Rhode Island policymakers seeking regulatory changes to ensure resilient building and the tax dollars to protect infrastructure and their property tax base know that public understanding is critical to building political support for difficult decisions. The second recommendation of that 2016 House commission considering flooding’s economic risk was: “Increase statewide awareness.” The commission acknowledged the ignorance of many policy makers and recommended mandatory climate, flooding, and sea level rise training for local planning commissions, zoning boards, and Realtors and disseminating CRMC’s flood risk information.
Belief in the impact of sea level rise is starting to affect new housing construction. A study co-authored by Lint Barrage, an assistant professor of economics at the University of California Santa Barbara, found that in locales where there is widespread belief in the threat of sea level rise, there is significantly less new housing construction in counties with more sea level rise exposure.

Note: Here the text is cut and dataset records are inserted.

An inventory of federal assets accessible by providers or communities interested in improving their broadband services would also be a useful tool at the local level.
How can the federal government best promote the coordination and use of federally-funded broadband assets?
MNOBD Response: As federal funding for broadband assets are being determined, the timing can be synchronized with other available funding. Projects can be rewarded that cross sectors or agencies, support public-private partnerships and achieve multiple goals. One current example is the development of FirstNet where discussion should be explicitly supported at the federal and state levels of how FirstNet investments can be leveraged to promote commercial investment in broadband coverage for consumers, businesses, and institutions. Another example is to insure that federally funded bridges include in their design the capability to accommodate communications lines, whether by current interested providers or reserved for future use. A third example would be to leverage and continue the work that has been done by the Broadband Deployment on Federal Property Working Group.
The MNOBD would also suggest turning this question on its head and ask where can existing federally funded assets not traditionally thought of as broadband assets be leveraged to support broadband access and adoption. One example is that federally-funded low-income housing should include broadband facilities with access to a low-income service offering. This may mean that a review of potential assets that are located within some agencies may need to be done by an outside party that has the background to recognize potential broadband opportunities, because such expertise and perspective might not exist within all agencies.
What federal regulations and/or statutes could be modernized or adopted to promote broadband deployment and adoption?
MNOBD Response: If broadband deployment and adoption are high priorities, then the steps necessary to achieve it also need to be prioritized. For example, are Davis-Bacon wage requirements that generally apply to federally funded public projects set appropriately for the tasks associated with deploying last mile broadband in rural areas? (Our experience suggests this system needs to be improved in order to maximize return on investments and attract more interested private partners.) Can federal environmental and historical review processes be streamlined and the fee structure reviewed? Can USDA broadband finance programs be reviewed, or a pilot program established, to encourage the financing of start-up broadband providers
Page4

South Kingstown Realtor Will Litvin expects coastal resiliency to increasingly become an issue.
“I had a buyer considering a property in Jerusalem [in Narragansett] who did a good deal of due diligence, and because of the flood risk and the financials that come with it, he is not pursuing that property,” says Litvin, owner and broker of Lighthouse Real Estate Group. “I think when you have a ready, able, and willing buyer who is educated [and] makes a conscious decision not to go forward, how can that not affect things?”
Still, not all buyers—or owners—are that savvy.
“There’s only so much waterfront, there’s only so much water-view property—that’s the premier demand,” says Joyal, whose clients determined to own a beachfront vacation home don’t really factor in flood risks.
Another study Barrage co-authored with University of Arizona public policy researcher Laura Bakkensen on the intersection between actual flood risk and the average person’s perception of that risk bears that out. The pair studied home price data, conducted a door-to-door survey of residents in flood zones, and used a quantitative coastal housing market model to project coastal home prices across the belief of flood risk and different policy scenarios. They found that residents who live in flood zones appeared to be far less worried about flood damage than those who did not, and an estimated 70% thought that their flood risk was actually below what the inundation model projected.
“If we start slowly, we can spread the pain of transition. If we keep delaying it, you risk these sudden devaluations,” Barrage says. “Beliefs are critical for adaptation to sea level rise. We know we can reduce the overall economic cost if we adapt and look ahead.”